Shiny offers a reactive programming model which makes it easy to make use of an R function whenever the input object changes. The logic behind each element rendered in the UI is summarized using shiny modules. For instance, the code below17 creates a plotly map (the UI element) whenever input$update_map changes, i.e., it’s clicked.

map_cardUI <- function(id) {
  uiOutput(NS(id, "map_card"))
}

map_cardServer <- function(id) {
  moduleServer(id, function(input, output, session) {
    values <- shiny::reactiveValues(map_data = NULL)
    output$map_plot <- plotly::renderPlotly(get_map(values$map_data))
    observeEvent(input$update_map, {values$map_data <- get_map_data()})

    output$map_card <- renderUI({
      shinyMobile::f7Card(
        title = shiny::actionButton("update_map"),
        plotly::plotlyOutput("map_plot")
      )
    })
  })
}

Figure 4.6: Relationship between user input, server output and reactive values.

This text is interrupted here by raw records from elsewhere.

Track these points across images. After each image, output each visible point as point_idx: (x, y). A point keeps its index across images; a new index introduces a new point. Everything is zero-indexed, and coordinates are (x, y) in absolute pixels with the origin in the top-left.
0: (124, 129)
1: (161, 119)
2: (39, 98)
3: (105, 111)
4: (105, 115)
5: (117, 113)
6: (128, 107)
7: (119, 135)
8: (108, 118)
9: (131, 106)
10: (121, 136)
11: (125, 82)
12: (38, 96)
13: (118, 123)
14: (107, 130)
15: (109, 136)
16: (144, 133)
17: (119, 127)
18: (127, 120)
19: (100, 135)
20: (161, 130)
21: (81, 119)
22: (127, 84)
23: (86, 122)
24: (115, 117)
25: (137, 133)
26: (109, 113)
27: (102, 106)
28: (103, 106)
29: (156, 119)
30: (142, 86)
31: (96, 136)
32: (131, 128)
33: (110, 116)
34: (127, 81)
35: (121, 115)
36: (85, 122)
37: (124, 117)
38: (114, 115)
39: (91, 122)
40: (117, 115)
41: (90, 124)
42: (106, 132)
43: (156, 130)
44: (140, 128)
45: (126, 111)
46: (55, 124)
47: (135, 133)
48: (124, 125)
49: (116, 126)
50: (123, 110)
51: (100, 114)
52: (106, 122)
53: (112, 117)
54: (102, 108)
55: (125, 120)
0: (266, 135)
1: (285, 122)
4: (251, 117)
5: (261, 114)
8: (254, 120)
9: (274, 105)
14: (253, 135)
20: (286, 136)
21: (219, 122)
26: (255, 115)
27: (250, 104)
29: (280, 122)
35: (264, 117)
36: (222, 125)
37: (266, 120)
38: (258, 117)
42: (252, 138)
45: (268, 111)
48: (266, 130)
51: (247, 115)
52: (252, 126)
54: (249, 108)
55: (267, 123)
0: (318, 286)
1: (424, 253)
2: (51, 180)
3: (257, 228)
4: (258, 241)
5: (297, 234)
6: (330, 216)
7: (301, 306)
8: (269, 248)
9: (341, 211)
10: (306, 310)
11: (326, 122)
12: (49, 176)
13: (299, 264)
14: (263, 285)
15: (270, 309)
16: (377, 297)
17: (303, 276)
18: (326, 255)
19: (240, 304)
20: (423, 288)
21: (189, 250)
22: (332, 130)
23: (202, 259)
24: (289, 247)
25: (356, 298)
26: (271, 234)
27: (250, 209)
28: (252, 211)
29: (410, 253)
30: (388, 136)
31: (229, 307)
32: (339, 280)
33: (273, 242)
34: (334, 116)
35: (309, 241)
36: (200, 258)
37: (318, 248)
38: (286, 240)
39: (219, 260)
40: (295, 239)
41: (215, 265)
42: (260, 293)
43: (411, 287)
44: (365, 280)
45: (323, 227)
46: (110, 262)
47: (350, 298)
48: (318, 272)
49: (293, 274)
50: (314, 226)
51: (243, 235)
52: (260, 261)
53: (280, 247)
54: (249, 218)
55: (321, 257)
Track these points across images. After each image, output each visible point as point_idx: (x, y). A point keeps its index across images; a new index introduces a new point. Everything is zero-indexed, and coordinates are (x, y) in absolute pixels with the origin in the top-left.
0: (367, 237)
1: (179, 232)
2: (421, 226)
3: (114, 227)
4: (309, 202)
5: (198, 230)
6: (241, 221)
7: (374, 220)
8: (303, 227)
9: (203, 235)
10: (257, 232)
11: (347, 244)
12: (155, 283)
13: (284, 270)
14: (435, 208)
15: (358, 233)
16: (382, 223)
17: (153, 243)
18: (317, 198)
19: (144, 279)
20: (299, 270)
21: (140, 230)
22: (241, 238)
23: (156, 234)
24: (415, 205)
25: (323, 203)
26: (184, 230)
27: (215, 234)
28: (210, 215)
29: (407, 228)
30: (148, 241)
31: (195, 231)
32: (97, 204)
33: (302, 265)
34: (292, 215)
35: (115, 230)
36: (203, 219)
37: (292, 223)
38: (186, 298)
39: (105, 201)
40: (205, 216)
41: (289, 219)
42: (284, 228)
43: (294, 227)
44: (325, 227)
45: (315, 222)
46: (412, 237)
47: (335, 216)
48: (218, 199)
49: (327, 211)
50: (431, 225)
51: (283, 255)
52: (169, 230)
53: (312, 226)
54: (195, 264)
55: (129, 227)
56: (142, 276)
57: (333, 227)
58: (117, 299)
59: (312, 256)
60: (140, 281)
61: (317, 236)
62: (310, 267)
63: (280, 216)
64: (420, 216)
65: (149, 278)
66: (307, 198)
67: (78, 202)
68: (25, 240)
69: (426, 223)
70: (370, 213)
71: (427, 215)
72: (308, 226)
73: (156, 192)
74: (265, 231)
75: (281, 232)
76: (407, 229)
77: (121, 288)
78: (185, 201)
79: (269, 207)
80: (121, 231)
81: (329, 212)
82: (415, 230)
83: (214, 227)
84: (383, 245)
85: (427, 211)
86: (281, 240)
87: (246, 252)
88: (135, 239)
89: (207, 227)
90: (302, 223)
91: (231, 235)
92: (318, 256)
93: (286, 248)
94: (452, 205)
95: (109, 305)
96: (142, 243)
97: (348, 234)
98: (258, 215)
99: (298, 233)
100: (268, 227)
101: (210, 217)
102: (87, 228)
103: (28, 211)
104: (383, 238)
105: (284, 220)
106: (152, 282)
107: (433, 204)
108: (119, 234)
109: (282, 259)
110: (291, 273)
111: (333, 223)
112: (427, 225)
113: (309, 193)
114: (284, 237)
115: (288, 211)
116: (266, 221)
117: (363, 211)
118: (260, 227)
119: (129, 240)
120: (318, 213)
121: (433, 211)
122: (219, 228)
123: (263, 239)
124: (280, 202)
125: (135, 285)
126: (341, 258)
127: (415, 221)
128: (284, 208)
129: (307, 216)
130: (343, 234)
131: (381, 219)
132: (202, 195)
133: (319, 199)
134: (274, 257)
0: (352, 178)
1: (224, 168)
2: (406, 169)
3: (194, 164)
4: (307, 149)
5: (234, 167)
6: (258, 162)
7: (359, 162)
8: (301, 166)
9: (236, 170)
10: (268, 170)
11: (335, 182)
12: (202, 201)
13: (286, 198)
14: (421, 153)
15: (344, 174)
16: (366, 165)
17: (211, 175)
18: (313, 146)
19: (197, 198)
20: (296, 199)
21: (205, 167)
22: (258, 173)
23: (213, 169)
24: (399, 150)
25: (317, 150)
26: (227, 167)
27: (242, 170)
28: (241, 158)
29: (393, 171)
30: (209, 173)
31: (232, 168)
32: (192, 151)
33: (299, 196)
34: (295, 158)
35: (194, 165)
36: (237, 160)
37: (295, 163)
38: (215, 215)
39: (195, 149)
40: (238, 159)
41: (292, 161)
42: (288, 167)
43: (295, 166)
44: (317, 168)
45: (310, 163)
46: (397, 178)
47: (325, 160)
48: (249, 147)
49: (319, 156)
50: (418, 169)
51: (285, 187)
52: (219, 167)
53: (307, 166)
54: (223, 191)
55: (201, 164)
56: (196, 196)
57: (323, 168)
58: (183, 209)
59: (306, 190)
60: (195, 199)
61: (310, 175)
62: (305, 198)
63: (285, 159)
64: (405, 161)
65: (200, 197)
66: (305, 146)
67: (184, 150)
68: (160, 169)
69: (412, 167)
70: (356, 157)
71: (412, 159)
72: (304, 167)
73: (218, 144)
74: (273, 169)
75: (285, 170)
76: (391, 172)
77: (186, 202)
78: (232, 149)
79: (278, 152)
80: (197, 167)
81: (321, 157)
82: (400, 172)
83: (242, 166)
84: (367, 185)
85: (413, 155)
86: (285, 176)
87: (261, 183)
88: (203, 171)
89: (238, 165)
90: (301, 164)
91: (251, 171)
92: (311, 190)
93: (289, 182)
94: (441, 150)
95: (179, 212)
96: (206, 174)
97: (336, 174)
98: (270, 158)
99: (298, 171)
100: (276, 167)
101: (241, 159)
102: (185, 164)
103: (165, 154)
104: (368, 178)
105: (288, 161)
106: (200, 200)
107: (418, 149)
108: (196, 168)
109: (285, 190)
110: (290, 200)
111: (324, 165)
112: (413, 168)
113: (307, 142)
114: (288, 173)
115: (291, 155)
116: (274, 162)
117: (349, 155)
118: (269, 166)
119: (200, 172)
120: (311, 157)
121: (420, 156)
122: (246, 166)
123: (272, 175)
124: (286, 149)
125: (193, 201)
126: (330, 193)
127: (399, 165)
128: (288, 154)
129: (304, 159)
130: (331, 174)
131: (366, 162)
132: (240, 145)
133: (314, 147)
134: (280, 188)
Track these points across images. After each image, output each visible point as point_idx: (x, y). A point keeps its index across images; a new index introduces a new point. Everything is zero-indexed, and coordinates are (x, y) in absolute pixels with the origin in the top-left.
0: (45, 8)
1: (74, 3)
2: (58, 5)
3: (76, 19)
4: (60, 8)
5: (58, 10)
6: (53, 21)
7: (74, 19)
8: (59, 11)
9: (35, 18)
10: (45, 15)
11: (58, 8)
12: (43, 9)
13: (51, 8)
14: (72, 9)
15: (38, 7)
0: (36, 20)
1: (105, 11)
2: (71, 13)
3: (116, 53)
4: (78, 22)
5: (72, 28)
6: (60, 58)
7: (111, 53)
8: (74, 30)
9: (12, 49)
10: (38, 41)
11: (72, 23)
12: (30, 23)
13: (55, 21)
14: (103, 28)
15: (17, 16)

In the example above, the server recreates the output$map_plot session object whenever the user clicks on input$update_map. This relationship is due to the observeEvent(input$update_map, {values$map_data <- get_map_data()}) expression, which invalidates the reactive relationship between values$map_data and output$map_plot whenever input$update_map is clicked by the user.

4.6 Deployment

Deploying a shiny application can be pretty simple using the https://www.shinyapps.io/ service by RStudio. This works fine for demos consuming limited resources. However, it requires an upgrade once we need to handle multiple users or greater computing resources. The two typical approaches to scale a shiny app in an enterprise context are Shiny Server and ShinyProxy, where shinyproxy18 tries to fill the gaps of the open-source version of shiny-server relying exclusively on the open-source shiny package. Another advantage of ShinyProxy is its use of docker, offering each user its own independent shiny app environment and R process. This isolation obtained through docker containers is important both for security and performance reasons. This architecture is outlined in Figure 4.7.

Figure 4.7: Outline of the shinyproxy architecture.

Compared to the open-source version of shiny-server in Figure 4.8.

Figure 4.8: Outline of the open-source shiny-server architecture.